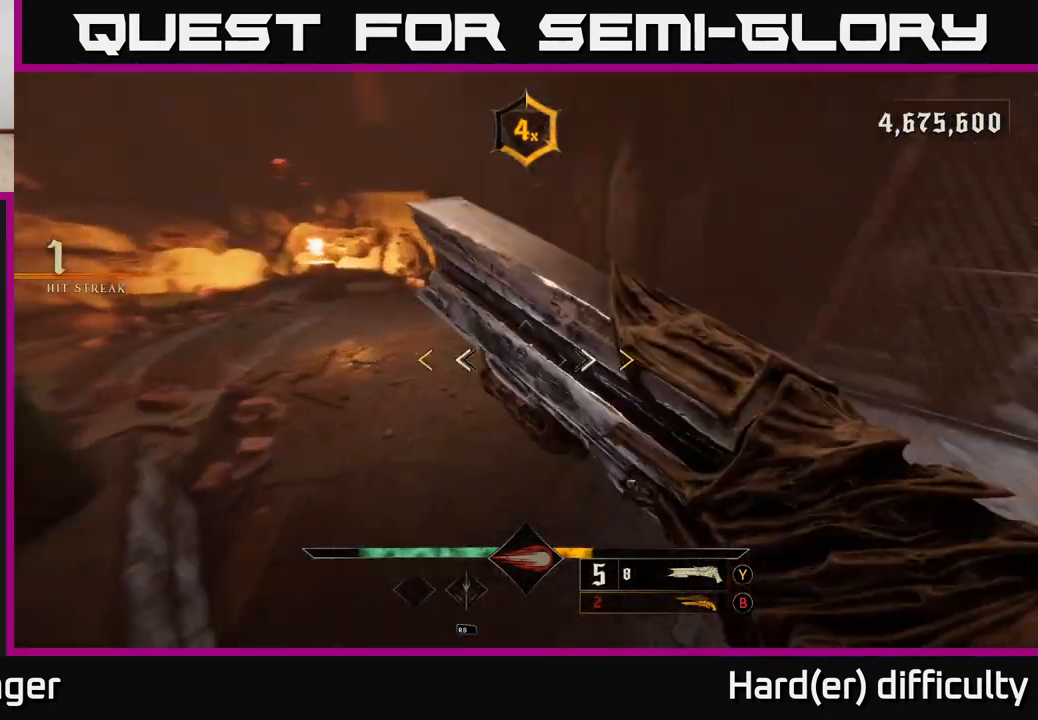
{"buttons": [], "left_stick": "down-left", "right_stick": "right", "events": [[133, "left_stick", "down-left"]]}
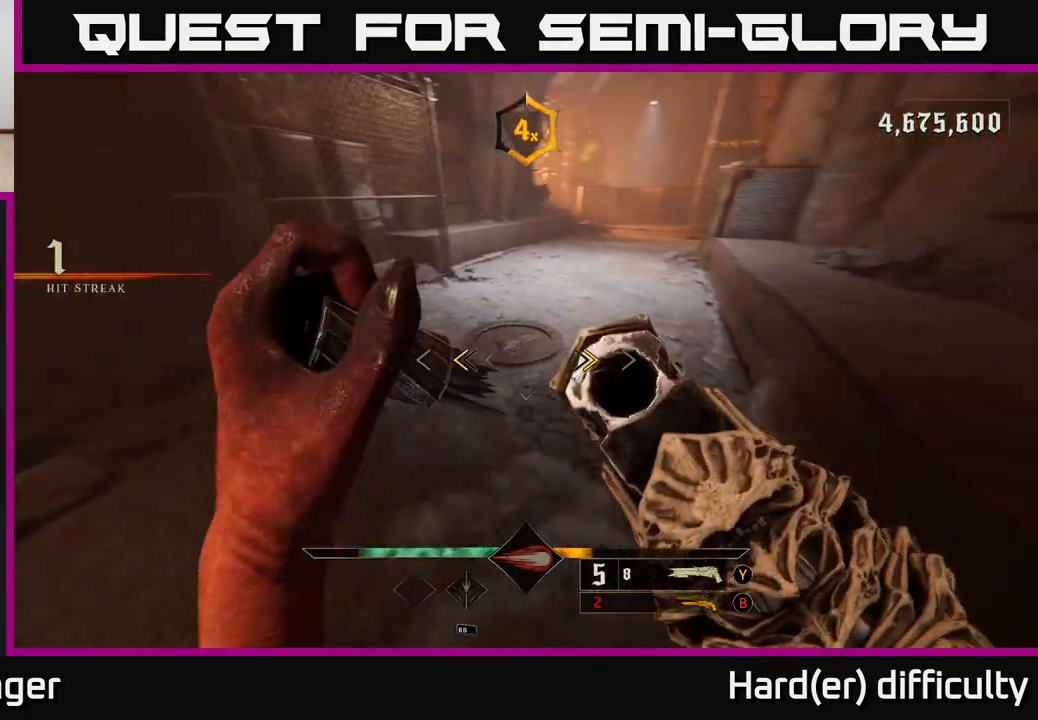
{"buttons": [], "left_stick": "down", "right_stick": "up-right", "events": [[150, "right_stick", "center"], [183, "X", "down"], [217, "left_stick", "down"], [250, "X", "up"], [500, "right_stick", "up-right"]]}
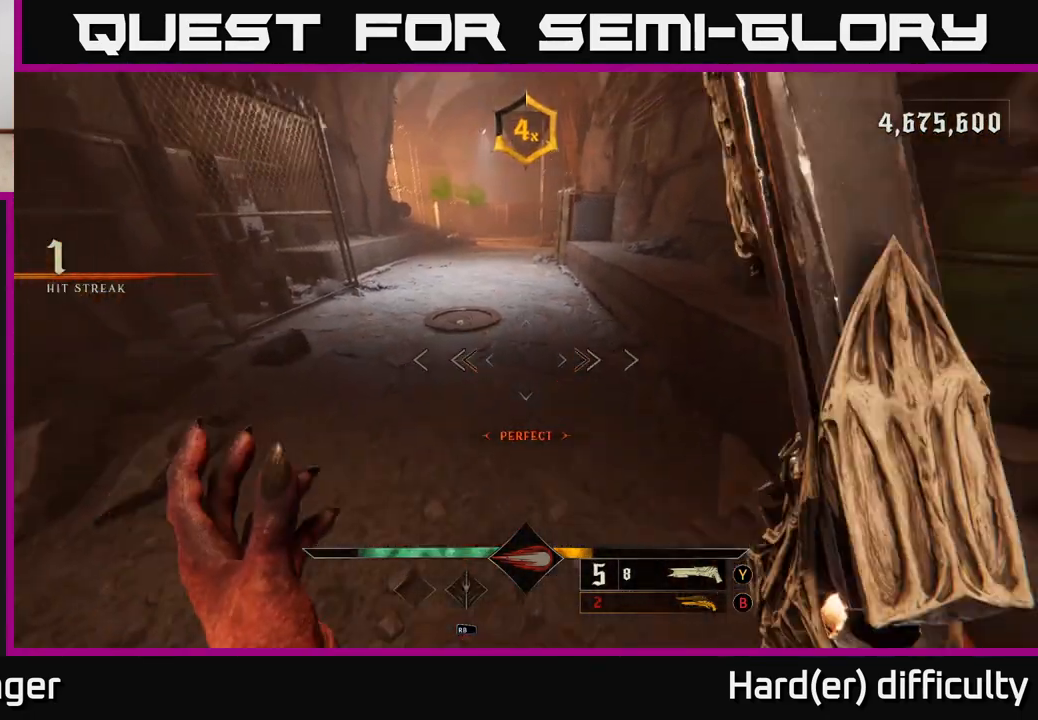
{"buttons": [], "left_stick": "down-left", "right_stick": "up", "events": [[33, "right_stick", "up"], [150, "right_stick", "center"], [333, "left_stick", "down-left"], [433, "right_stick", "up"]]}
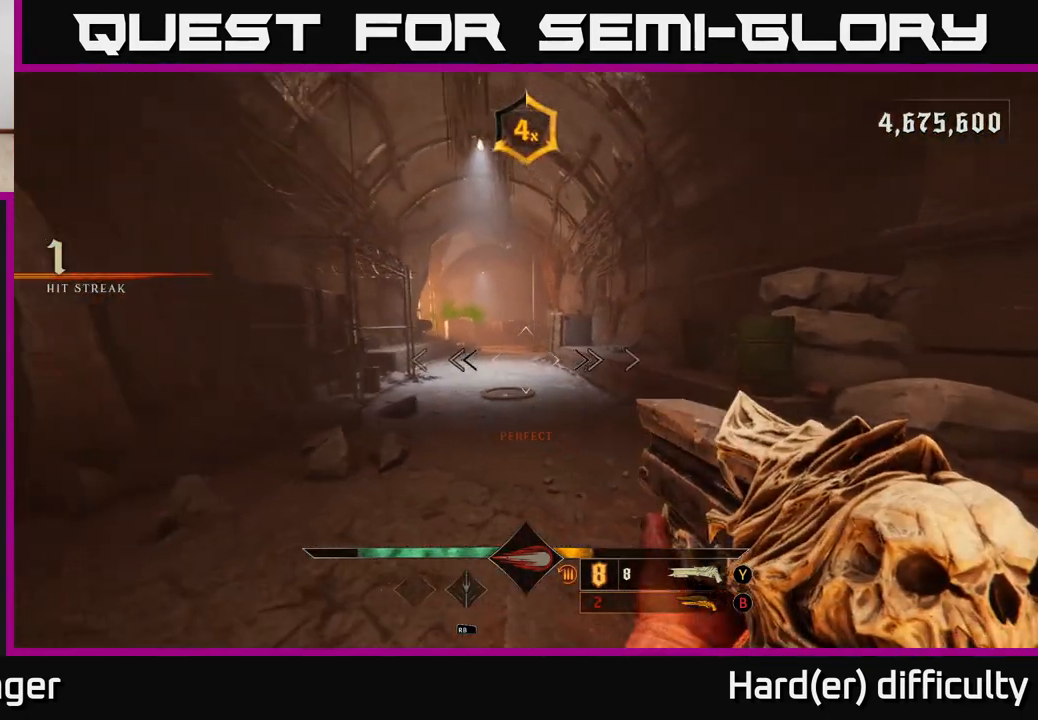
{"buttons": [], "left_stick": "center", "right_stick": "center", "events": [[33, "right_stick", "center"], [83, "left_stick", "center"], [283, "right_stick", "down-right"], [383, "right_stick", "center"]]}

Prompt = Copy the full listing above exactly, apart from the pictures.

Task output =
{"buttons": [], "left_stick": "down-left", "right_stick": "right", "events": [[133, "left_stick", "down-left"]]}
{"buttons": [], "left_stick": "down", "right_stick": "up-right", "events": [[150, "right_stick", "center"], [183, "X", "down"], [217, "left_stick", "down"], [250, "X", "up"], [500, "right_stick", "up-right"]]}
{"buttons": [], "left_stick": "down-left", "right_stick": "up", "events": [[33, "right_stick", "up"], [150, "right_stick", "center"], [333, "left_stick", "down-left"], [433, "right_stick", "up"]]}
{"buttons": [], "left_stick": "center", "right_stick": "center", "events": [[33, "right_stick", "center"], [83, "left_stick", "center"], [283, "right_stick", "down-right"], [383, "right_stick", "center"]]}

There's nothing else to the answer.